# [TASK SET]
a - In the transcript, what job does April Sumner say she holds at Rusty Quill?
b - List every speaker name that appears as a label in the transcript.
c - Reproduce the part of the transcript that starts at the words "Captain Nemo!" and ends after the words "metaphor, oh no!".

Yeah, so “relationship to the show” is kind of an understatement for you, but yeah, yeah, yeah.

NEMO

Yeah, I’m the captain, really, and this is my ship and I’m very excited.

APRIL

Captain Nemo!

NEMO

Yeah, I’m throwing the champagne bottle directly at the hull and wishing it – no, wait, but then I would be – oh God, I’ve lost the whole metaphor, oh no!

[CHAMPAGNE BOTTLE SMASHING AGAINST HULL]

APRIL

The metaphor, it’s gotten away!

[LAUGHTER]

NEMO

I’m drowning! Oh God!

RAFAELLA

And April?

APRIL

Yeah, so I am April Sumner, I am the executive producer at Rusty Quill, so all of the shows we make I basically oversee and make sure that they happen and attach all the teams to it. It’s been a delight working with both of you on this.

# [MATERIAL]
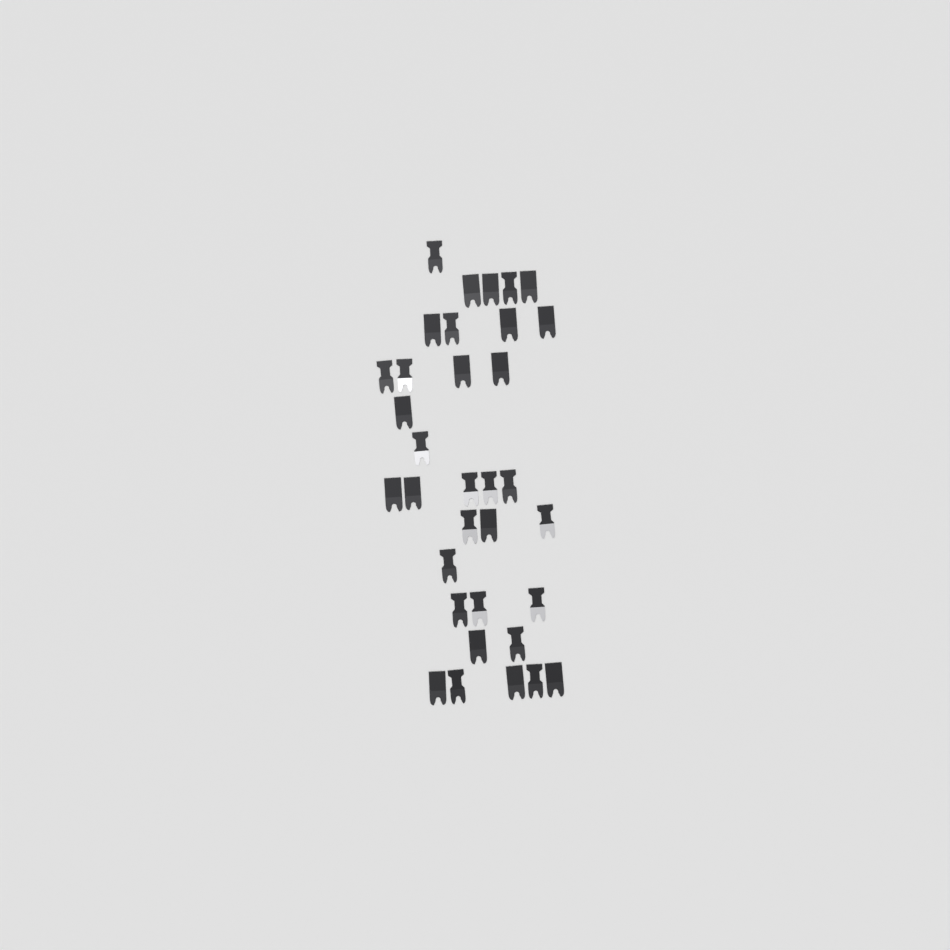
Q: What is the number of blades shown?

# [RESPONSE LIST]
a - She is the executive producer at Rusty Quill.

b - NEMO, APRIL, RAFAELLA

c -
Captain Nemo!

NEMO

Yeah, I’m throwing the champagne bottle directly at the hull and wishing it – no, wait, but then I would be – oh God, I’ve lost the whole metaphor, oh no!